Yesterday, though, Brown and Anny Donewald, a stripper-turned-Christian from Grand Rapids, Mich., served as guest preachers at Dunfee's church. They urged the congregation to rethink the parking-lot protests outside the Foxhole and suggested better ways to reach the strippers spiritually.

"It's not our job to tell these women that it's time to get out of there," Donewald said during the sermon. "Just love them. Let the Holy Spirit draw them out."

Donewald and Brown, who know each other but minister separately to women in adult entertainment, went to the Foxhole on Friday and Saturday to meet the strippers.

"Two girls accepted Jesus in their hearts," Brown told the congregation, eliciting affirmations and applause.

The two strippers confirmed that, but they said they won't be leaving their jobs anytime soon.

"Our hearts are with Jesus, but our bodies are at the Foxhole," Gina Hughes said.

She and the three other strippers protesting yesterday outside the church turned down seats offered to them at the service, saying their participation would be misconstrued as a victory for the church.
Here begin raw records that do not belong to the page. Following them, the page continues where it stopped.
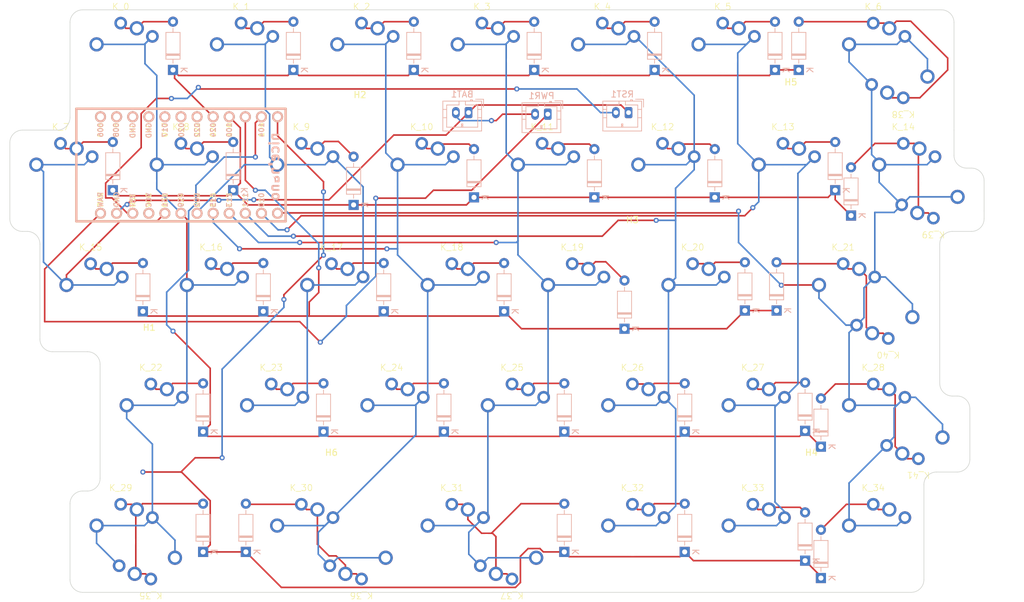
<source format=kicad_pcb>
(kicad_pcb
	(version 20240108)
	(generator "pcbnew")
	(generator_version "8.0")
	(general
		(thickness 1.6)
		(legacy_teardrops no)
	)
	(paper "A2")
	(layers
		(0 "F.Cu" signal)
		(31 "B.Cu" signal)
		(32 "B.Adhes" user "B.Adhesive")
		(33 "F.Adhes" user "F.Adhesive")
		(34 "B.Paste" user)
		(35 "F.Paste" user)
		(36 "B.SilkS" user "B.Silkscreen")
		(37 "F.SilkS" user "F.Silkscreen")
		(38 "B.Mask" user)
		(39 "F.Mask" user)
		(40 "Dwgs.User" user "User.Drawings")
		(41 "Cmts.User" user "User.Comments")
		(42 "Eco1.User" user "User.Eco1")
		(43 "Eco2.User" user "User.Eco2")
		(44 "Edge.Cuts" user)
		(45 "Margin" user)
		(46 "B.CrtYd" user "B.Courtyard")
		(47 "F.CrtYd" user "F.Courtyard")
		(48 "B.Fab" user)
		(49 "F.Fab" user)
	)
	(setup
		(pad_to_mask_clearance 0)
		(allow_soldermask_bridges_in_footprints no)
		(pcbplotparams
			(layerselection 0x00010f0_ffffffff)
			(plot_on_all_layers_selection 0x0000000_00000000)
			(disableapertmacros no)
			(usegerberextensions no)
			(usegerberattributes no)
			(usegerberadvancedattributes no)
			(creategerberjobfile no)
			(dashed_line_dash_ratio 12.000000)
			(dashed_line_gap_ratio 3.000000)
			(svgprecision 4)
			(plotframeref no)
			(viasonmask no)
			(mode 1)
			(useauxorigin no)
			(hpglpennumber 1)
			(hpglpenspeed 20)
			(hpglpendiameter 15.000000)
			(pdf_front_fp_property_popups yes)
			(pdf_back_fp_property_popups yes)
			(dxfpolygonmode yes)
			(dxfimperialunits yes)
			(dxfusepcbnewfont yes)
			(psnegative no)
			(psa4output no)
			(plotreference yes)
			(plotvalue yes)
			(plotfptext yes)
			(plotinvisibletext no)
			(sketchpadsonfab no)
			(subtractmaskfromsilk no)
			(outputformat 1)
			(mirror no)
			(drillshape 0)
			(scaleselection 1)
			(outputdirectory "Gerbers/")
		)
	)
	(net 0 "")
	(net 1 "col0")
	(net 2 "col1")
	(net 3 "col2")
	(net 4 "col3")
	(net 5 "col4")
	(net 6 "col5")
	(net 7 "col6")
	(net 8 "col7")
	(net 9 "row0")
	(net 10 "row1")
	(net 11 "row2")
	(net 12 "row3")
	(net 13 "row4")
	(net 14 "Net-(BAT1-Pin_2)")
	(net 15 "Net-(D_0-A)")
	(net 16 "Net-(D_1-A)")
	(net 17 "Net-(D_2-A)")
	(net 18 "Net-(D_3-A)")
	(net 19 "Net-(D_4-A)")
	(net 20 "Net-(D_5-A)")
	(net 21 "Net-(D_6-A)")
	(net 22 "Net-(D_7-A)")
	(net 23 "Net-(D_8-A)")
	(net 24 "Net-(D_9-A)")
	(net 25 "Net-(D_10-A)")
	(net 26 "Net-(D_11-A)")
	(net 27 "Net-(D_12-A)")
	(net 28 "Net-(D_13-A)")
	(net 29 "Net-(D_14-A)")
	(net 30 "Net-(D_15-A)")
	(net 31 "Net-(D_16-A)")
	(net 32 "Net-(D_17-A)")
	(net 33 "Net-(D_18-A)")
	(net 34 "Net-(D_19-A)")
	(net 35 "Net-(D_20-A)")
	(net 36 "Net-(D_21-A)")
	(net 37 "Net-(D_22-A)")
	(net 38 "Net-(D_23-A)")
	(net 39 "Net-(D_24-A)")
	(net 40 "Net-(D_25-A)")
	(net 41 "Net-(D_26-A)")
	(net 42 "Net-(D_27-A)")
	(net 43 "Net-(D_28-A)")
	(net 44 "Net-(D_29-A)")
	(net 45 "Net-(D_30-A)")
	(net 46 "Net-(D_31-A)")
	(net 47 "Net-(D_32-A)")
	(net 48 "Net-(D_33-A)")
	(net 49 "Net-(D_34-A)")
	(net 50 "Net-(BAT1-Pin_1)")
	(net 51 "Net-(PWR1-A)")
	(net 52 "Net-(RST1-B)")
	(net 53 "unconnected-(U1-TX0{slash}P0.06-Pad1)")
	(net 54 "unconnected-(U1-VCC-Pad21)")
	(net 55 "unconnected-(U1-P0.17-Pad5)")
	(net 56 "unconnected-(U1-RX1{slash}P0.08-Pad2)")
	(net 57 "unconnected-(U1-P0.22-Pad7)")
	(net 58 "unconnected-(U1-GND-Pad3)")
	(net 59 "unconnected-(U1-P0.20-Pad6)")
	(net 60 "unconnected-(U1-GND-Pad4)")
	(footprint "cb:Choc-MX-19mm-1u" (layer "F.Cu") (at 159.5 49.5))
	(footprint "cb:Choc-MX-19mm-1u" (layer "F.Cu") (at 78.75 87.5))
	(footprint "cb:Choc-MX-19mm-1u" (layer "F.Cu") (at 131 68.5))
	(footprint "cb:Choc-MX-19mm-1u" (layer "F.Cu") (at 126.25 125.5 180))
	(footprint "cb:Choc-MX-19mm-1u" (layer "F.Cu") (at 64.5 49.5))
	(footprint "cb:Choc-MX-19mm-1u" (layer "F.Cu") (at 140.5 49.5))
	(footprint "cb:Choc-MX-19mm-2u" (layer "F.Cu") (at 188 49.5 180))
	(footprint "cb:Choc-MX-19mm-1.5u" (layer "F.Cu") (at 192.75 68.5 180))
	(footprint "cb:Choc-MX-19mm-1u" (layer "F.Cu") (at 102.5 49.5))
	(footprint "MountingHole:MountingHole_3.2mm_M3" (layer "F.Cu") (at 170.25 57.125))
	(footprint "MountingHole:MountingHole_3.2mm_M3" (layer "F.Cu") (at 69 95.875))
	(footprint "cb:Choc-MX-19mm-1u" (layer "F.Cu") (at 55 68.5))
	(footprint "MountingHole:MountingHole_3.2mm_M3" (layer "F.Cu") (at 97.75 115.625))
	(footprint "MountingHole:MountingHole_3.2mm_M3" (layer "F.Cu") (at 102.25 59.125))
	(footprint "cb:Choc-MX-19mm-1u" (layer "F.Cu") (at 69.25 106.5))
	(footprint "cb:Choc-MX-19mm-1u" (layer "F.Cu") (at 169 68.5))
	(footprint "cb:Choc-MX-19mm-1u" (layer "F.Cu") (at 126.25 106.5))
	(footprint "MountingHole:MountingHole_3.2mm_M3" (layer "F.Cu") (at 145.25 78.875))
	(footprint "cb:Choc-MX-19mm-1u" (layer "F.Cu") (at 107.25 106.5))
	(footprint "cb:Choc-MX-19mm-1u" (layer "F.Cu") (at 188 68.5))
	(footprint "cb:Choc-MX-19mm-1.5u" (layer "F.Cu") (at 64.5 125.5))
	(footprint "cb:Choc-MX-19mm-1u" (layer "F.Cu") (at 154.75 87.5))
	(footprint "cb:Choc-MX-19mm-1u" (layer "F.Cu") (at 145.25 125.5))
	(footprint "cb:Choc-MX-19mm-1u" (layer "F.Cu") (at 145.25 106.5))
	(footprint "cb:Choc-MX-19mm-1.75u" (layer "F.Cu") (at 190.375 106.5 180))
	(footprint "cb:Choc-MX-19mm-1u" (layer "F.Cu") (at 164.25 125.5))
	(footprint "cb:Choc-MX-19mm-1u" (layer "F.Cu") (at 83.5 49.5))
	(footprint "cb:Choc-MX-19mm-1u" (layer "F.Cu") (at 183.25 106.5))
	(footprint "cb:Choc-MX-19mm-1u" (layer "F.Cu") (at 97.75 87.5))
	(footprint "cb:Choc-MX-19mm-1u" (layer "F.Cu") (at 59.75 87.5))
	(footprint "cb:Choc-MX-19mm-1.5u" (layer "F.Cu") (at 178.5 87.5))
	(footprint "cb:Choc-MX-19mm-2u" (layer "F.Cu") (at 69.25 125.5 180))
	(footprint "cb:Choc-MX-19mm-1u" (layer "F.Cu") (at 150 68.5))
	(footprint "cb:Choc-MX-19mm-1u" (layer "F.Cu") (at 121.5 49.5))
	(footprint "cb:Choc-MX-19mm-1u" (layer "F.Cu") (at 135.75 87.5))
	(footprint "cb:Choc-MX-19mm-1u" (layer "F.Cu") (at 183.25 125.5))
	(footprint "cb:Choc-MX-19mm-1u" (layer "F.Cu") (at 93 68.5))
	(footprint "cb:Choc-MX-19mm-1.5u" (layer "F.Cu") (at 183.25 49.5))
	(footprint "cb:Choc-MX-19mm-1u" (layer "F.Cu") (at 88.25 106.5))
	(footprint "cb:Choc-MX-19mm-2.25u" (layer "F.Cu") (at 185.625 87.5 180))
	(footprint "cb:Choc-MX-19mm-1.5u" (layer "F.Cu") (at 93 125.5))
	(footprint "cb:Choc-MX-19mm-1u" (layer "F.Cu") (at 164.25 106.5))
	(footprint "MountingHole:MountingHole_3.2mm_M3"
		(layer "F.Cu")
		(uuid "e4f367d6-a785-449e-bed4-29ebf2ab75e4")
		(at 173.5 115.625)
		(descr "Mounting Hole 3.2mm, no annular, M3")
		(tags "mounting hole 3.2mm no annular m3")
		(property "Reference" "H4"
			(at 0 -4.2 0)
			(layer "F.SilkS")
			(uuid "9e4acae5-c5ba-49c6-a55a-7cf7e760e244")
			(effects
				(font
					(size 1 1)
					(thickness 0.15)
				)
			)
		)
		(property "Value" "MountingHole"
			(at 0 4.2 0)
			(layer "F.Fab")
			(uuid "9d5c60f1-7406-4f98-8dcc-140df898eb03")
			(effects
				(font
					(size 1 1)
					(thickness 0.15)
				)
			)
		)
		(property "Footprint" "MountingHole:MountingHole_3.2mm_M3"
			(at 0 0 0)
			(unlocked yes)
			(layer "F.Fab")
			(hide yes)
			(uuid "53f86327-3ac5-4c99-9f8e-4d51570085bd")
			(effects
				(font
					(size 1.27 1.27)
				)
			)
		)
		(property "Datasheet" ""
			(at 0 0 0)
			(unlocked yes)
			(layer "F.Fab")
			(hide yes)
			(uuid "344ca35d-6224-466d-91d0-645b0ebb1841")
			(effects
				(font
					(size 1.27 1.27)
				)
			)
		)
		(property "Description" "Mounting Hole without connection"
			(at 0 0 0)
			(unlocked yes)
			(layer "F.Fab")
			(hide yes)
			(uuid "39eaf1d1-b79a-466c-b403-732cb7d1ac71")
			(effects
				(font
					(size 1.27 1.27)
				)
			)
		)
		(property ki_fp_filters "MountingHole*")
		(path "/45011df6-31b2-4d4b-92d7-571b1ff873e6")
		(sheetname "Root")
		(sheetfile "keyboard.kicad_sch")
		(attr exclude_from_pos_files exclude_from_bom)
		(fp_circle
			(center 0 0)
			(end 3.2 0)
			(stroke
				(width 0.15)
				(type solid)
			)
			(fill none)
			(layer "Cmts.User")
			(uuid "490a5cb4-617d-43f4-a4e6-6ccec3b8e1b9")
		)
		(fp_circle
			(center 0 0)
			(end 3.45 0)
			(stroke
				(width 0.05)
				(type solid)
			)
			(fill none)
			(layer "F.CrtYd")
			(uuid "541f9b28-df99-4417-bb54-33fad344237c")
		)
		(fp_text user "${REFERENCE}"
			(at 0 0 0)
			(layer "F.Fab")
			(uuid "78b89746-7c8b-4d08-919b-8f3fc28b9bc3")
			(effects
				(font
					(size 1 1)
					(thickness 0.15)
				)
			)
		)
		(pad "" np_thru_hole circle
			(at 0 0)
			(size 3.2 3.2)
			(drill 3.2)
			(layers "*.Cu" "*.Mask")
			(uuid "9d5e3f2c-230
... [409215 chars truncated]
</source>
But their criticism was cut short when something happened that surprised even club owner George.

One by one, women from the church began filing into the street, hugging the strippers and apologizing to them, leaving both sides brimming with emotion.

"The girls inside really had an impact," New Beginnings member Kim Johnson said of the sermon by Brown and Donewald. "They made me realize I need to be more compassionate."

Dunfee was one of the last people out of the church. He went straight to stripper Laura Meske, who identified herself only as Lola in a Dispatch story last Monday.

"You think I'm a whore," Meske told Dunfee before finally accepting his embrace. "I'm not. I'm trying to take care of my kids."

Although both sides agreed to sit down together Wednesday, neither leader seemed willing to declare the end of the moral war.

Dunfee said he now has a better understanding of the Foxhole employees but will continue his "ministries" every weekend outside the club and push for the club to close.

George said he wishes Dunfee would walk away and call a truce. But as long as church members try to curb business at the club, George said, he'll keep going to the church on Sundays with carloads of friends and strippers.

"I think this is a very good first step," he said. "But I will be here until they stop."